Significance. If the empirical results hold under proper validation, the work provides a concrete step toward multi-task perceptual modeling for VCM, extending single-task JRD approaches with a new dataset and an architecture that fuses task-specific and attribute-based features. The downstream coding gains demonstrate a practical application, and the explicit use of machine-generated annotations as training targets is a clear methodological choice that could be reproduced if the annotation protocol is fully documented.
major comments (3)
- [Experimental Results / Dataset Construction] The central performance claims (MAE 3.781, 6.7%/6.3% gains, BD-mAP improvements) rest on the 27,264 annotations being faithful proxies for machine vision thresholds, yet the manuscript provides no information on the specific detectors/segmentors/keypoint models used to generate the labels, the video corpus selection criteria, or any cross-validation across different machine vision backbones. This directly affects whether the GFEM+SFEM+AFFM architecture learns intrinsic perceptual limits or dataset-specific correlations (see results tables and experimental setup).

+ + + + + + +

- [Assignment A]:
Extract the lines of the listing from the line containing "Prémiový design a" up to and including the final line of the listing, reproducing them verbatim.

- [Page-level text extractions]:
+ + + + + + +

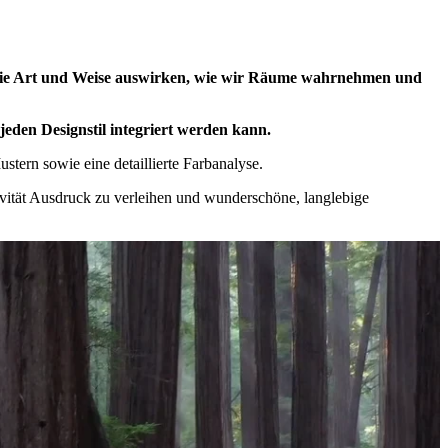
die Art und Weise auswirken, wie wir Räume wahrnehmen und
eden Designstil integriert werden kann.
tern sowie eine detaillierte Farbanalyse.
ivität Ausdruck zu verleihen und wunderschöne, langlebige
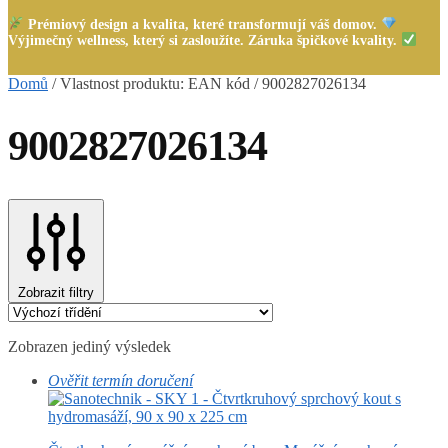
Prémiový design a kvalita, které transformují váš domov.
Výjimečný wellness, který si zasloužíte. Záruka špičkové kvality.
Domů
/
Vlastnost produktu: EAN kód
/
9002827026134
9002827026134
Zobrazit filtry
Zobrazen jediný výsledek
Ověřit termín doručení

+ + + + + + +

- [Assignment B]:
Answer these questions from the review excerpt:
(i) Which two kinds of features does the architecture fuse?
(ii) What MAE figure is among the central performance claims?
(iii) How many annotations do those claims rest on?

- [Worked solution A]:
Prémiový design a kvalita, které transformují váš domov.
Výjimečný wellness, který si zasloužíte. Záruka špičkové kvality.
Domů
/
Vlastnost produktu: EAN kód
/
9002827026134
9002827026134
Zobrazit filtry
Zobrazen jediný výsledek
Ověřit termín doručení

- [Worked solution B]:
(i) Task-specific and attribute-based features.
(ii) 3.781.
(iii) 27,264.